Oakland/Golden Gate

Oakland/Golden Gate, Alameda County

East Bay Loop area, San Francisco Bay Area region

Golden Gate Branch Library
5606 San Pablo Avenue
Oakland, CA 94608

opened 1918
Public library from 1918-present
currently a public library

grant amount: $35,000
architectural style: Colonial Revival
architect: Donovan & Dickey


Four branch libraries in Oakland were constructed between 1916 and 1918, the result of a 1914 Carnegie grant of $140,000 obtained specifically for branch libraries by Oakland's city librarian Charles S. Greene. Oakland pioneered branch libraries, opening branch reading rooms as early as 1878, and later emphasizing neighborhood branches.
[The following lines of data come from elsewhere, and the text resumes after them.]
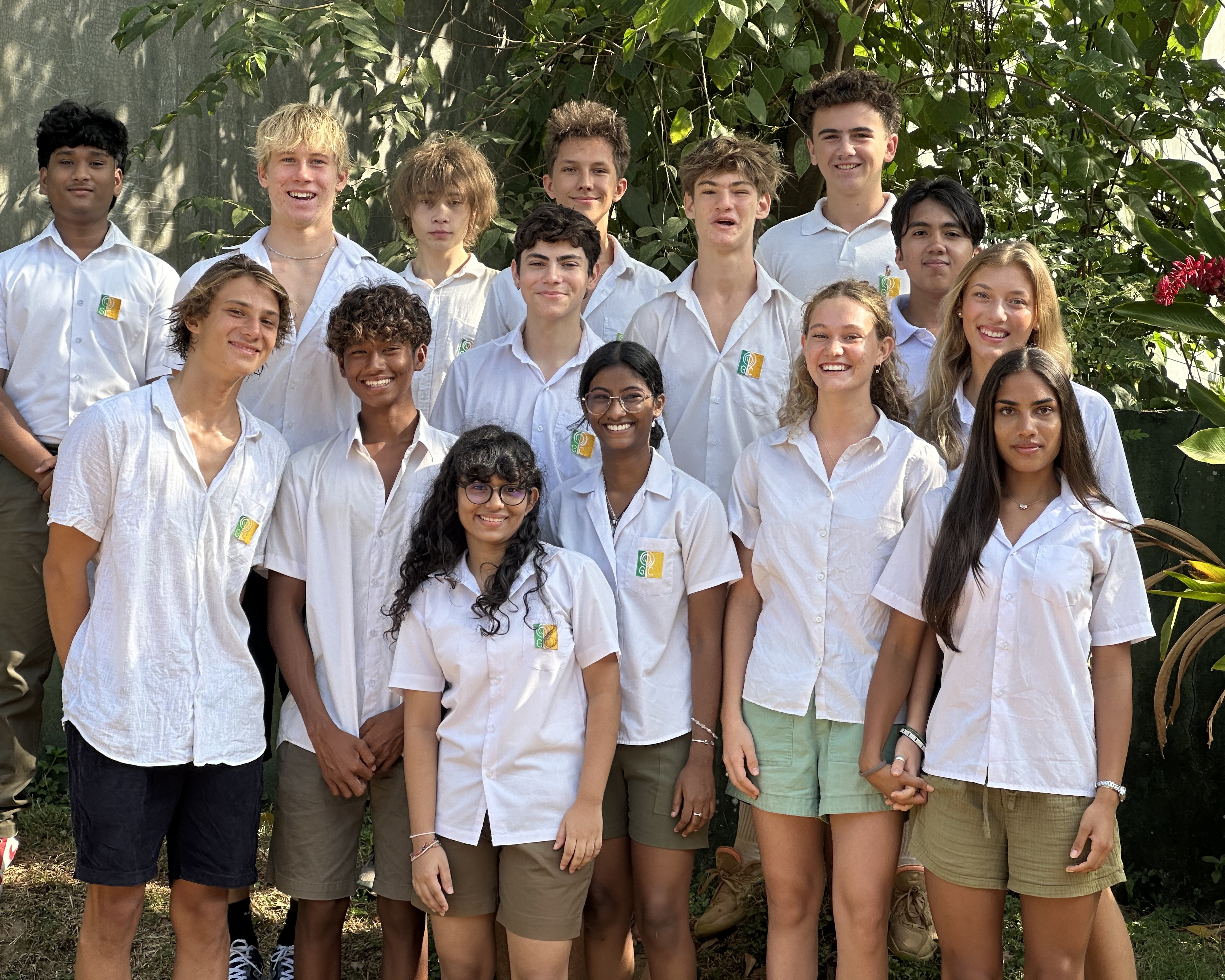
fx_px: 2937
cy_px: 492
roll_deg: -2.1
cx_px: 585
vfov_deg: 18.9
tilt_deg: -1.0
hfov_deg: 23.6
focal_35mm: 81
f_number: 2.8
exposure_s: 1/118
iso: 32
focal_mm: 9
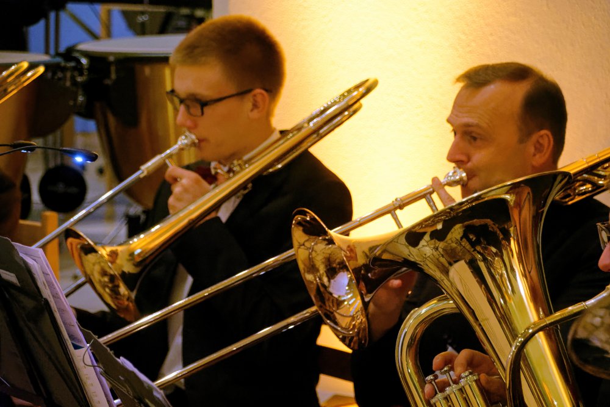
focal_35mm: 158
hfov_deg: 13.0
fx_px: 2669
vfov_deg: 8.7
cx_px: 305
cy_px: 204
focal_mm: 105
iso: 12800
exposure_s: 1/160
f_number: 5.3
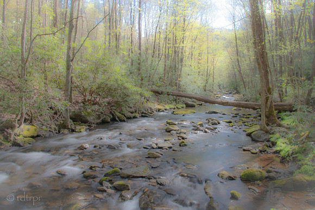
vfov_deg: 46.4
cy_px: 105
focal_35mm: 28
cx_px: 158
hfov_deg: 65.5
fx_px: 245
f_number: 22
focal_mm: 28
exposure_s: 1.3
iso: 64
Greene's branch request matched Andrew Carnegie's philosophy wherein more recent grants focused on small towns and on branches in metropolitan areas to bring books closer to the people where they lived. However, controversy surrounded the attempt to allocate the four sites evenly between established working class neighborhoods and newer middle class neighborhoods east of Lake Merritt. Today three serve as libraries, all of which have been recently retrofitted and restored.
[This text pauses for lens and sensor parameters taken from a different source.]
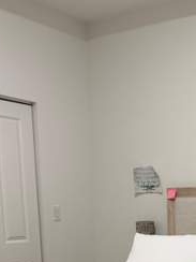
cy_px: 292
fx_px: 476
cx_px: 187
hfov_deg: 22.5
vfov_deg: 27.9
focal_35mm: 63
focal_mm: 6.76
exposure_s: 1/60
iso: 200
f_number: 1.78
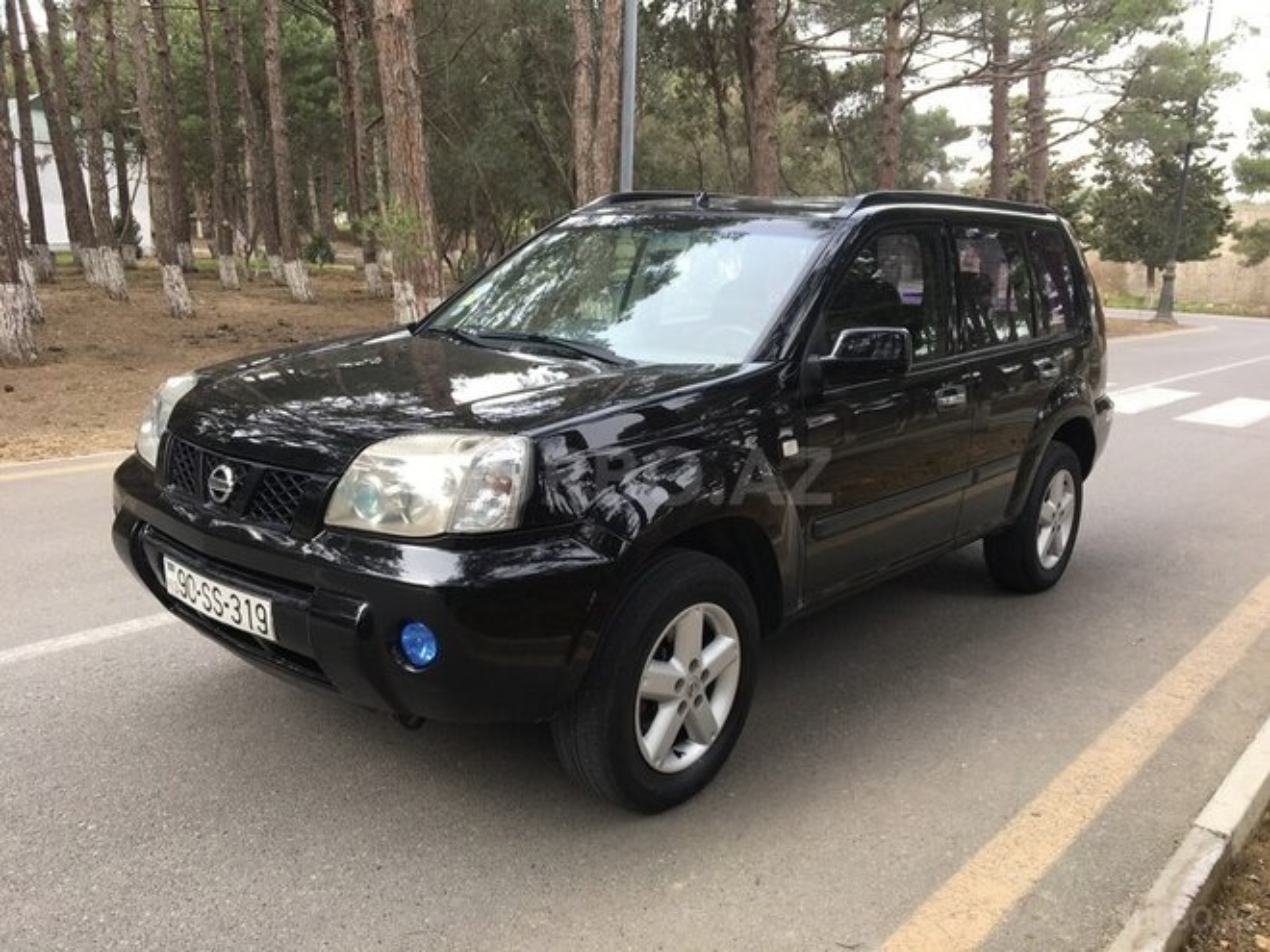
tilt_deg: -10.8
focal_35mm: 29
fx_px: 1064
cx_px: 635
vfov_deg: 48.2
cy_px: 476
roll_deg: -2.1
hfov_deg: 61.7
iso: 25
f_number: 2.2
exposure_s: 1/167
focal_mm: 4.15
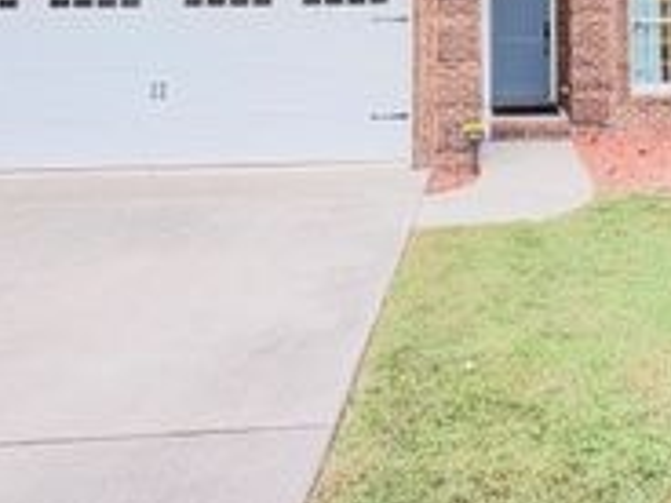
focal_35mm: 38
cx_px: 547
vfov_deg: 32.4
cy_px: -71
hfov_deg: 46.2
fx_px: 737
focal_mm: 2.22
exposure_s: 1/121
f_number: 2.2
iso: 100
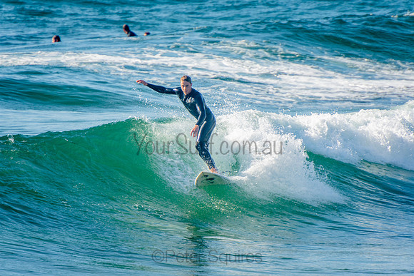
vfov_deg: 2.3
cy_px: 138
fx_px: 6901
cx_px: 207
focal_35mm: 600
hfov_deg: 3.4
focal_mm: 400
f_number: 5.6
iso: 320
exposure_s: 1/1250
Oakland's Golden Gate Branch, also designed by Donovan and Dickey, is a unique example among California Carnegies of Georgian Revival architecture. Located on the southeast corner of San Pablo Avenue and 56th Street, it faces on busy industrial and commercial San Pablo Avenue but is surrounded by residential neighborhoods. The library formerly housed the Northern California Center for Afro-American History and Life, which has been moved to the African American Museum and Library at Oakland (originally Oakland's Carnegie main library).